Tyla Halls, 22, and Belle Henry, 28 were trying to give their late father Mark Halls a suitably solemn send-off when the wind made it all go horribly wrong.

Tyla and Belle did what most of us would do in those unexpected circumstances. They laughed like drains.

“He went in my mouth!” Tyla exclaims, caked in ashes in a video that has gone viral.

“The video sums him up, he was so funny,” says NHS worker Belle.

“It was an emotional day but the accident with the ashes lightened the mood.”

It reminded me of my own father’s funeral. The undertakers paused with Dad’s coffin at the entrance to the church but my mum, her head bowed by an all-consuming grief, did not notice and kept walking.

And nearly knocked herself out when her forehead collided with her husband’s coffin. On that blackest of days, we laughed until we wept.

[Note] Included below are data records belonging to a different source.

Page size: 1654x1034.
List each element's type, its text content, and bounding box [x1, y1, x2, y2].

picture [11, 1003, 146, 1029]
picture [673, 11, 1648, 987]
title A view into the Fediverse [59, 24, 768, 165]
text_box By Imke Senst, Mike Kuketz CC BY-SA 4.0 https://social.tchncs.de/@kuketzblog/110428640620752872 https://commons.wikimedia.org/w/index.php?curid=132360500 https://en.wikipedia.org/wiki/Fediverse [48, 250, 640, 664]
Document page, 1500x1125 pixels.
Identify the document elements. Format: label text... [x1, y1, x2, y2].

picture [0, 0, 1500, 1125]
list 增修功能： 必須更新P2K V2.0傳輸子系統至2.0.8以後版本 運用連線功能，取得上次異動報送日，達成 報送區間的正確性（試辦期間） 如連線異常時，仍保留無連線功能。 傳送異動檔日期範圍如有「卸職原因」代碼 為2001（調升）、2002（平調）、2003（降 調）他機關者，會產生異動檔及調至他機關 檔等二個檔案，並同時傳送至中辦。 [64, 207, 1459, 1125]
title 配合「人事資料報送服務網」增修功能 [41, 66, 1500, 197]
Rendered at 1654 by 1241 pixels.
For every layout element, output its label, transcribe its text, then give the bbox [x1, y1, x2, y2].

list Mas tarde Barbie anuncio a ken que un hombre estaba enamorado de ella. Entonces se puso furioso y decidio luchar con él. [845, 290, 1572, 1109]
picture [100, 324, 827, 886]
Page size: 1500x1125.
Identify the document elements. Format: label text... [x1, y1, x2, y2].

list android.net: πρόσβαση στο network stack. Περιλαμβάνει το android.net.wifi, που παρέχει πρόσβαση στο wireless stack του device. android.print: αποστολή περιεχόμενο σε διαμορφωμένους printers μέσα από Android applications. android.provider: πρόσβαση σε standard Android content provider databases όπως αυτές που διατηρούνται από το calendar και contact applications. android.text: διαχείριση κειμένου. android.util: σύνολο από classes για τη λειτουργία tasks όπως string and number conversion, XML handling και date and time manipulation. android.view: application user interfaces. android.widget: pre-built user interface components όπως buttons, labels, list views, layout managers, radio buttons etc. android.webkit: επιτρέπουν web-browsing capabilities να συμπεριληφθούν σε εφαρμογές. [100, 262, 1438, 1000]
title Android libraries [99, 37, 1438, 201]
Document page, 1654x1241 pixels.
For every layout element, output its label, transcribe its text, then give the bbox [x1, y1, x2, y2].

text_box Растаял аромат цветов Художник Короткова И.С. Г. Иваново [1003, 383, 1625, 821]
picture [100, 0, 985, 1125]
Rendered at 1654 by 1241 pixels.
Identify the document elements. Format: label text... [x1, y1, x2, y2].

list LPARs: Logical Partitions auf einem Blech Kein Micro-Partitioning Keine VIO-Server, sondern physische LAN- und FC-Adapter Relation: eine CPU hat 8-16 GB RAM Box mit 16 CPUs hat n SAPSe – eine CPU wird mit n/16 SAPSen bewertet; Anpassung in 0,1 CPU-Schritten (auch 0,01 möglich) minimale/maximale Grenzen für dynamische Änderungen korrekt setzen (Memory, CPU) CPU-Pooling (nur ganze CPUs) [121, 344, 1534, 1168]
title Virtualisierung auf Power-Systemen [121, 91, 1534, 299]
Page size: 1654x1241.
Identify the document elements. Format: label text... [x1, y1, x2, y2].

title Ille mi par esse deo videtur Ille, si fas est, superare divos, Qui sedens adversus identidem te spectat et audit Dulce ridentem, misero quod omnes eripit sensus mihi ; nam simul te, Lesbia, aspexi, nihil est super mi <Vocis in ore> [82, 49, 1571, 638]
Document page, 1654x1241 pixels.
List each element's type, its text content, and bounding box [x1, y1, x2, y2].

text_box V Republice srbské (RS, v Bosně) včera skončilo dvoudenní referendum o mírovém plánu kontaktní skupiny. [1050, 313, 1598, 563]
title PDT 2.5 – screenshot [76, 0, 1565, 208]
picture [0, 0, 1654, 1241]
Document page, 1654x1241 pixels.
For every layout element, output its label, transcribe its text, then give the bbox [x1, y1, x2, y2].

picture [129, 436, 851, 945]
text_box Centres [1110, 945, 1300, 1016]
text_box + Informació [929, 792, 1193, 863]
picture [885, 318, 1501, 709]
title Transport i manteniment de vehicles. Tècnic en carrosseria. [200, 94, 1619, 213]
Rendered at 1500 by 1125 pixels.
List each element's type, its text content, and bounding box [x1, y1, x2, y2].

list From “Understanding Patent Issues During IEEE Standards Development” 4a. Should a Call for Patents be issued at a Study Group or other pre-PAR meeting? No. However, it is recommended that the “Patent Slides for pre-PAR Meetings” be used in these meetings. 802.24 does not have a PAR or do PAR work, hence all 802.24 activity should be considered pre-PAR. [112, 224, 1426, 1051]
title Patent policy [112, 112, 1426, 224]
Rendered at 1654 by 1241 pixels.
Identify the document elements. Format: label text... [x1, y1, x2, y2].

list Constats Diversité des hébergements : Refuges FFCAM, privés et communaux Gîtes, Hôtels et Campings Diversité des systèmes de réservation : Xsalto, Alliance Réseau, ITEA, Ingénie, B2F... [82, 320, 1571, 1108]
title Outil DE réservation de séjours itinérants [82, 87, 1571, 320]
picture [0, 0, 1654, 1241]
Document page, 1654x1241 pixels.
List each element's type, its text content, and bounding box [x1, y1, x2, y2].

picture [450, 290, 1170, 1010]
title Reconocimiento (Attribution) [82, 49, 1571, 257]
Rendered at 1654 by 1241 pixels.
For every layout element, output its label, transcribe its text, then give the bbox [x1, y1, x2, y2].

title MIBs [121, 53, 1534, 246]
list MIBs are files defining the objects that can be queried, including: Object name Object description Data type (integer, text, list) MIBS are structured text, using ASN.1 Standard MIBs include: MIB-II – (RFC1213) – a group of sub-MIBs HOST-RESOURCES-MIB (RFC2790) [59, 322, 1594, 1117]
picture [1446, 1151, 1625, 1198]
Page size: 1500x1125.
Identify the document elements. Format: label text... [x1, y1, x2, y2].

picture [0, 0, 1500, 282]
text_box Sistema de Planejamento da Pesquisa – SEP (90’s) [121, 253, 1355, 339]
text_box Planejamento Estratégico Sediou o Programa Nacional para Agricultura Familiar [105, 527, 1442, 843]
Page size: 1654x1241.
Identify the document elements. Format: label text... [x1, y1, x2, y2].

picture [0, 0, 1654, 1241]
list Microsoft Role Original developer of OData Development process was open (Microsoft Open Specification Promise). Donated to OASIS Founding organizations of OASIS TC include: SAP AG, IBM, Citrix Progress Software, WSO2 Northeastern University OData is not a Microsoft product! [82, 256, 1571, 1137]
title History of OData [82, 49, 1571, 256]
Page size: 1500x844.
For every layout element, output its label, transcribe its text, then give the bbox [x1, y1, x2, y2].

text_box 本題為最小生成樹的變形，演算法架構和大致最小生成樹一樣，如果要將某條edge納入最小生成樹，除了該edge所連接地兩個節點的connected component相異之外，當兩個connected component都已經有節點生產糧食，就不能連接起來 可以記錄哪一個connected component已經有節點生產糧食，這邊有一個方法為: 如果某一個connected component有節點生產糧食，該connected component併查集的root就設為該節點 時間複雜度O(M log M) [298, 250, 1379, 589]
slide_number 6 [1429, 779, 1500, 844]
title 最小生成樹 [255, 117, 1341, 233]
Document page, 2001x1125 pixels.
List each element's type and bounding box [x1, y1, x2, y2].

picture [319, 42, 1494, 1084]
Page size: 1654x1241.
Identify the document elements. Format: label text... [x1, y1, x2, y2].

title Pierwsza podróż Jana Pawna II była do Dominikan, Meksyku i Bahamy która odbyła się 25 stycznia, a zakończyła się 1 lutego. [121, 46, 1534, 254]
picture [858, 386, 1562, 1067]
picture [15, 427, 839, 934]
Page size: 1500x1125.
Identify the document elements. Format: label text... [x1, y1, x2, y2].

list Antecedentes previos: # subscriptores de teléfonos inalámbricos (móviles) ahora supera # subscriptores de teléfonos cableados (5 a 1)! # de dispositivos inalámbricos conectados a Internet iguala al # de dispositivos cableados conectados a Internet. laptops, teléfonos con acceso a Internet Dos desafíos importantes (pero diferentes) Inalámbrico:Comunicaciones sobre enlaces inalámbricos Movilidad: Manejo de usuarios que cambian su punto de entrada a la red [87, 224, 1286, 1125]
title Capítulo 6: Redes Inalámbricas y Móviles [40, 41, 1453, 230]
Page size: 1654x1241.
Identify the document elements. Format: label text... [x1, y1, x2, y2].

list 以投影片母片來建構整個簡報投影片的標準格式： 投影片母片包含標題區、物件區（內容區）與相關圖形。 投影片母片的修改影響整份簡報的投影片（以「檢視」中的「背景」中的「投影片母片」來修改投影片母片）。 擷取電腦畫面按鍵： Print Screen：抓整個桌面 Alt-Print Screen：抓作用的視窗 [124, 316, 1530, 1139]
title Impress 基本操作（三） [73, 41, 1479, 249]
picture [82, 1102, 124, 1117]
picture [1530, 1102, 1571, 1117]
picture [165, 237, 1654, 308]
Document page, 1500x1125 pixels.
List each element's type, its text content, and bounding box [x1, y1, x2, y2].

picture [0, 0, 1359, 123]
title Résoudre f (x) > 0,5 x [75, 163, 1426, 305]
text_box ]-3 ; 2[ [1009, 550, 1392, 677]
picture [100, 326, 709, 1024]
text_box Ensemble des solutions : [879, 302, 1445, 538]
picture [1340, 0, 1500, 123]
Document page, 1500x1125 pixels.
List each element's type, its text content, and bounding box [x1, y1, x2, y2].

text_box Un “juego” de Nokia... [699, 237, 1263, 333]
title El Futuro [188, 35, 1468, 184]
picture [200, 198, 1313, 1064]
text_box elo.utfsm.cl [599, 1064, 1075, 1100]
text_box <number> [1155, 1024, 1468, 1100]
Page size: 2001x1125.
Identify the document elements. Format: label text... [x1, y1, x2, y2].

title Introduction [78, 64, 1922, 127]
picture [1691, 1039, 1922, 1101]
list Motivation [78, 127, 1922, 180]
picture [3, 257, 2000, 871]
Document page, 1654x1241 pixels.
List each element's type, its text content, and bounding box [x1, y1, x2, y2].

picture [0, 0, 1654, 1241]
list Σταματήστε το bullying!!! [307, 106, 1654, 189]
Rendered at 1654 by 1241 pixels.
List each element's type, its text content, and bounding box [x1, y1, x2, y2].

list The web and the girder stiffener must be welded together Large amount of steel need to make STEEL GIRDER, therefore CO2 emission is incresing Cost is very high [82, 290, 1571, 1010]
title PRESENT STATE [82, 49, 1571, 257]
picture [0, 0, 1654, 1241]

Tyla and Belle’s dad Mark was just 47 when he died last year. They must have been devastated at losing him so young.

But you never need a good laugh more than when your heart is breaking.

Shame on BBC

DURING decades of sexual abuse, the BBC effectively held Jimmy Savile’s coat for him.

Our national broadcaster should know better than to make a drama out Savile’s appalling crimes.

But here comes Steve Coogan in a white-blonde wig desperate to show that there is more to his talent than Alan Partridge’s diminishing returns.

The BBC claims its Savile drama, The Reckoning, will be sensitive and respectful to the victims.

If the BBC was sensitive and respectful to the victims, they would not be making a drama about Jimmy Savile.